Singapore Address Parser

With a little Regular Expression, we can parse almost anything follow a predefined pattern.

Singapore Address is a good example for parsing data with regular expression. The code in this article is produce by me today, feel free to use it for your purpose.

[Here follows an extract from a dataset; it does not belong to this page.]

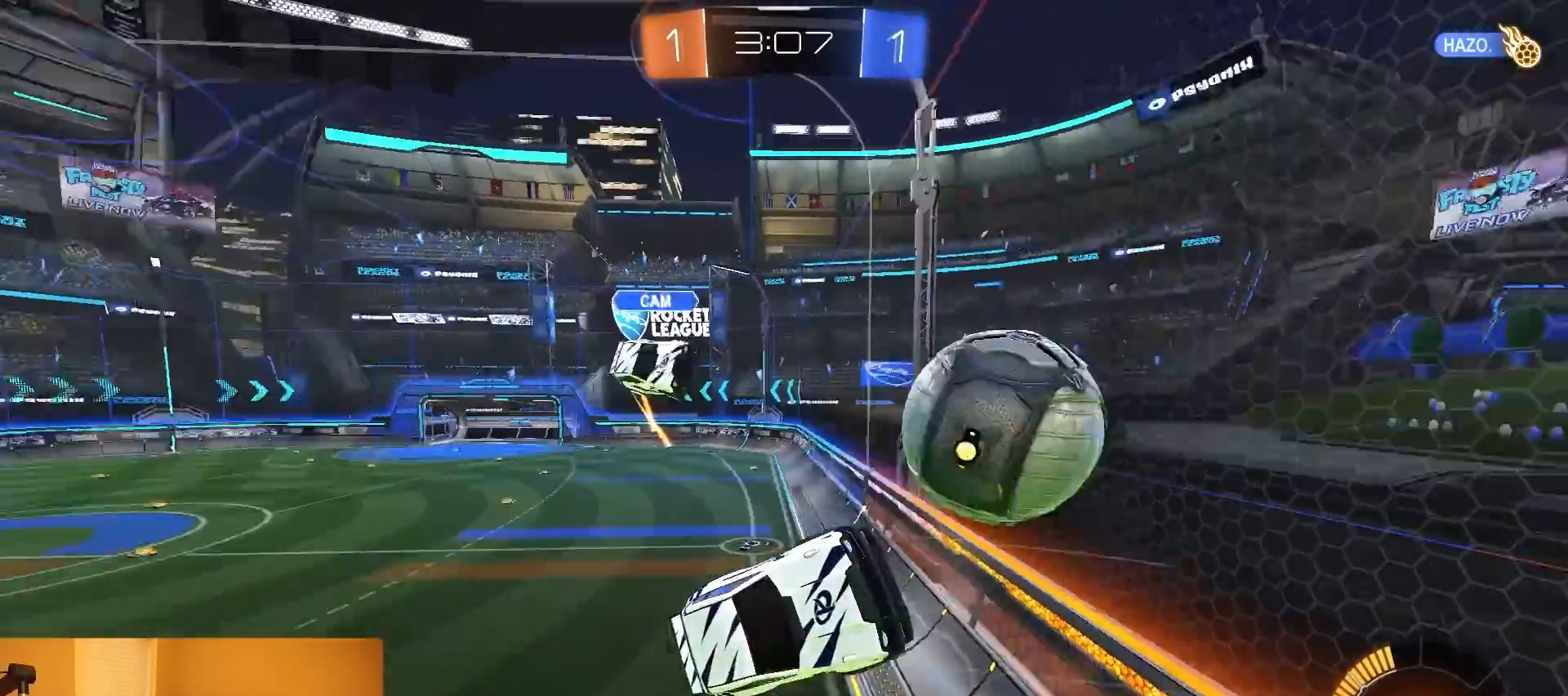
{"buttons": ["CIRCLE", "R1", "R2"], "left_stick": "up", "right_stick": "center", "events": [[100, "left_stick", "down-right"], [367, "left_stick", "up-right"], [433, "left_stick", "up"], [467, "CIRCLE", "down"], [467, "R1", "down"]]}
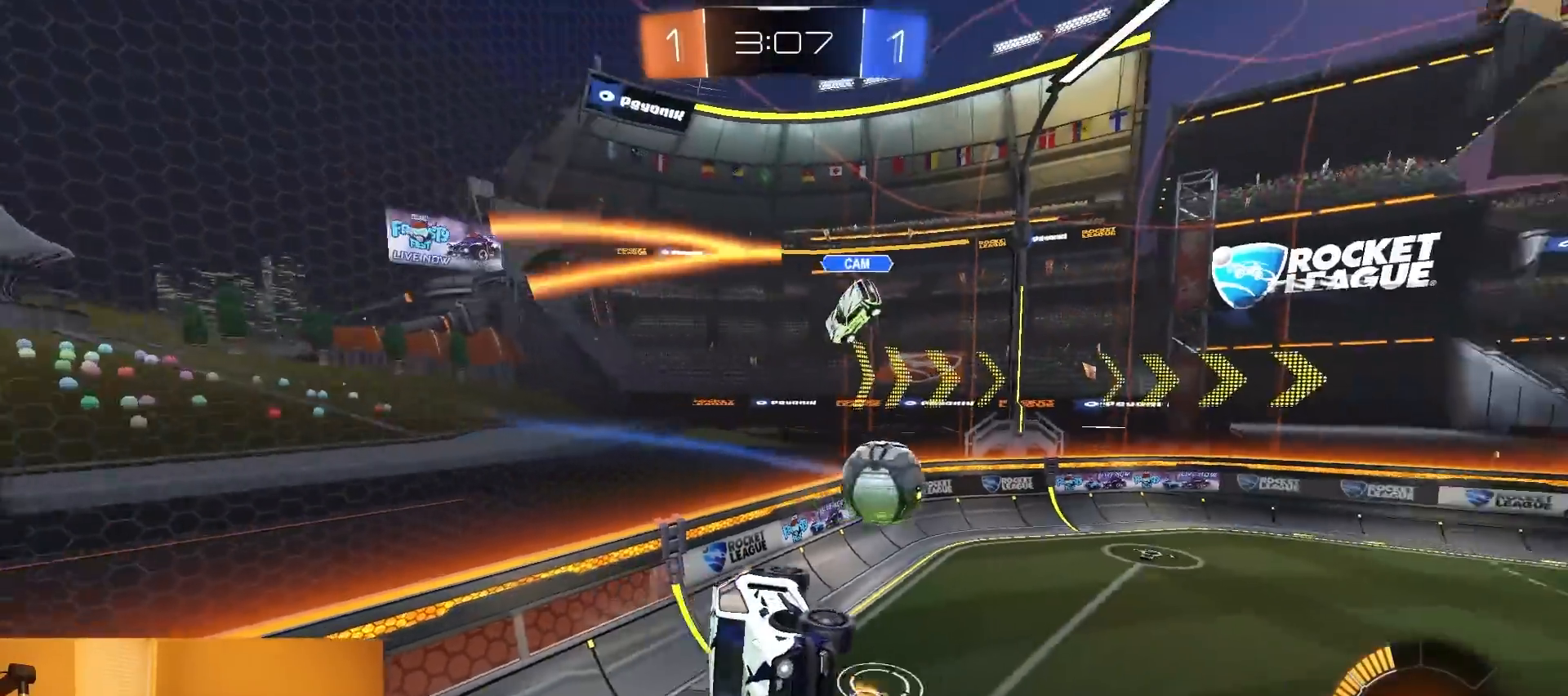
{"buttons": ["R2"], "left_stick": "up-left", "right_stick": "center", "events": [[50, "left_stick", "up-left"], [117, "CIRCLE", "up"], [200, "R1", "up"], [233, "left_stick", "center"], [467, "left_stick", "up-left"]]}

I use PHP for my parser, but it can be port to any other language which support Regular Expression.

The test suite

I have the following example, I just found it some where from Internet, but it's not important

Blk 900 SOUTH WOODLANDS DR #02-01 WOODLANDS CIVIC CENTRE, SINGAPORE 730900

 With some arrangement, I have some varies of the above example:

Blk 900 SOUTH WOODLANDS DR
900 SOUTH WOODLANDS DR, SINGAPORE 730900
Blk 900 SOUTH WOODLANDS DR #02-01 WOODLANDS CIVIC CENTRE
900 SOUTH WOODLANDS DR #02-01 WOODLANDS CIVIC CENTRE, SINGAPORE
Blk 900 SOUTH WOODLANDS DR #02-01 WOODLANDS CIVIC CENTRE, SINGAPORE 730900

If anyone have other varies, please comment.

Code Snippet

OK, here is the my little parser (in PHP)

/**
 * Singapore Address Parser
 * Author: Khoi Nguyen
 * http://kafeblog.com
 * 20 May 2008
 **/

function parse_sin_address($address){
  $blk      = "(Blk|Block )?";
  $blkno    = "([0-9]+)\s";      
  $street   = "([^#,]+)";          
  $room     = "(#[0-9\-]+)?\s?";
  $bld      = "([^,]+)?";
  $comma    = ",?\s?";
  $country  = "([A-Za-z\s]+)?\s?";
  $postal   = "([0-9]+)?";
  $re = "/(" . $blk. $blkno . $street . $room . $bld . $comma . $country . $postal . ")$/i";
  if (preg_match($re, $address, $matches)){
    // remove unnecessary captured matching
    array_shift($matches);
    array_shift($matches);
    while (trim($matches[0]) == "" ){
      array_shift($matches);
    }
    if (trim($matches[0]) == 'Blk' || trim($matches[0]) == 'Block') array_shift($matches);

    // Build result array
    return array(
      'number'    => $matches[0],
      'street'    => $matches[1],
      'roomno'    => isset($matches[2]) ? $matches[2] : "",
      'building'  => isset($matches[3]) ? $matches[3] : "",
      'country'   => isset($matches[4]) ? $matches[4] : "",
      'postal'    => isset($matches[5]) ? $matches[5] : ""    
    );
  }
  return false;
}

Usage

$address = "Blk 900 SOUTH WOODLANDS DR #02-01 WOODLANDS CIVIC CENTRE, SINGAPORE 730900";

$detail = parse_sin_address($address);
echo "\nNumber: ", $detail['number'];
echo "\nStreet: ", $detail['street'];
echo "\nRoom: ", $detail['roomno'];
echo "\nBuilding: ", $detail['building'];
echo "\nCountry: ", $detail['country'];
echo "\nPostal: ", $detail['postal'];

You will receives:

Number: 900
Street: SOUTH WOODLANDS DR
Room: #02-01
Building: WOODLANDS CIVIC CENTRE
Country: SINGAPORE
Postal: 730900